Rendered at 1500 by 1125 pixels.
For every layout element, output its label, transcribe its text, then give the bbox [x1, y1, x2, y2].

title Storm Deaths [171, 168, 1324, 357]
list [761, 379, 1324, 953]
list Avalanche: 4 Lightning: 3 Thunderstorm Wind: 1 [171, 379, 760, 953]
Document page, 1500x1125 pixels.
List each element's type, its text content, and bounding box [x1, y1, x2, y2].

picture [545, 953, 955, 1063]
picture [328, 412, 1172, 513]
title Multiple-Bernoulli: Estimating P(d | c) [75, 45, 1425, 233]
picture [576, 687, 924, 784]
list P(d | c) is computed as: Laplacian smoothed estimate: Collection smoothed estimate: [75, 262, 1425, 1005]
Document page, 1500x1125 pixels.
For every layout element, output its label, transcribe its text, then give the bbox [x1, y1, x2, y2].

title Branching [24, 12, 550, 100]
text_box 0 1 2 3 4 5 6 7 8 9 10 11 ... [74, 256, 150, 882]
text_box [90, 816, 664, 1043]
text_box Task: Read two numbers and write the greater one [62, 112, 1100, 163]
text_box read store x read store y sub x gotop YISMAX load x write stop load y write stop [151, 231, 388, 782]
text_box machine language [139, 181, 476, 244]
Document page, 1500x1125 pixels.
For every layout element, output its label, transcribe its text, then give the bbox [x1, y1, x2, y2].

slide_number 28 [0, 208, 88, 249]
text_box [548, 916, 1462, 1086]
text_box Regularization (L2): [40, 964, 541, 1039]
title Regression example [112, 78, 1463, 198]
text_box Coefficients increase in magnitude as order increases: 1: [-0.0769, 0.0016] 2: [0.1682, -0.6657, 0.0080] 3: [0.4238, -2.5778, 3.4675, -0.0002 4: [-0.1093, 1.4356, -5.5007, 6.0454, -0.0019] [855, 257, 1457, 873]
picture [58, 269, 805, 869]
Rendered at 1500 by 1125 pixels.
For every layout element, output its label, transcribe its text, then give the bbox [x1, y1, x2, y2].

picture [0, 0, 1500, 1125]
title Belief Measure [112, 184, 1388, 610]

- - - -

For this task, print the records again exactly as they appear.

Rendered at 1500 by 1125 pixels.
For every layout element, output its label, transcribe its text, then give the bbox [x1, y1, x2, y2].

title Storm Deaths [171, 168, 1324, 357]
list [761, 379, 1324, 953]
list Avalanche: 4 Lightning: 3 Thunderstorm Wind: 1 [171, 379, 760, 953]
Document page, 1500x1125 pixels.
List each element's type, its text content, and bounding box [x1, y1, x2, y2].

picture [545, 953, 955, 1063]
picture [328, 412, 1172, 513]
title Multiple-Bernoulli: Estimating P(d | c) [75, 45, 1425, 233]
picture [576, 687, 924, 784]
list P(d | c) is computed as: Laplacian smoothed estimate: Collection smoothed estimate: [75, 262, 1425, 1005]
Document page, 1500x1125 pixels.
For every layout element, output its label, transcribe its text, then give the bbox [x1, y1, x2, y2].

title Branching [24, 12, 550, 100]
text_box 0 1 2 3 4 5 6 7 8 9 10 11 ... [74, 256, 150, 882]
text_box [90, 816, 664, 1043]
text_box Task: Read two numbers and write the greater one [62, 112, 1100, 163]
text_box read store x read store y sub x gotop YISMAX load x write stop load y write stop [151, 231, 388, 782]
text_box machine language [139, 181, 476, 244]
Document page, 1500x1125 pixels.
For every layout element, output its label, transcribe its text, then give the bbox [x1, y1, x2, y2].

slide_number 28 [0, 208, 88, 249]
text_box [548, 916, 1462, 1086]
text_box Regularization (L2): [40, 964, 541, 1039]
title Regression example [112, 78, 1463, 198]
text_box Coefficients increase in magnitude as order increases: 1: [-0.0769, 0.0016] 2: [0.1682, -0.6657, 0.0080] 3: [0.4238, -2.5778, 3.4675, -0.0002 4: [-0.1093, 1.4356, -5.5007, 6.0454, -0.0019] [855, 257, 1457, 873]
picture [58, 269, 805, 869]
Rendered at 1500 by 1125 pixels.
For every layout element, output its label, transcribe its text, then give the bbox [x1, y1, x2, y2].

picture [0, 0, 1500, 1125]
title Belief Measure [112, 184, 1388, 610]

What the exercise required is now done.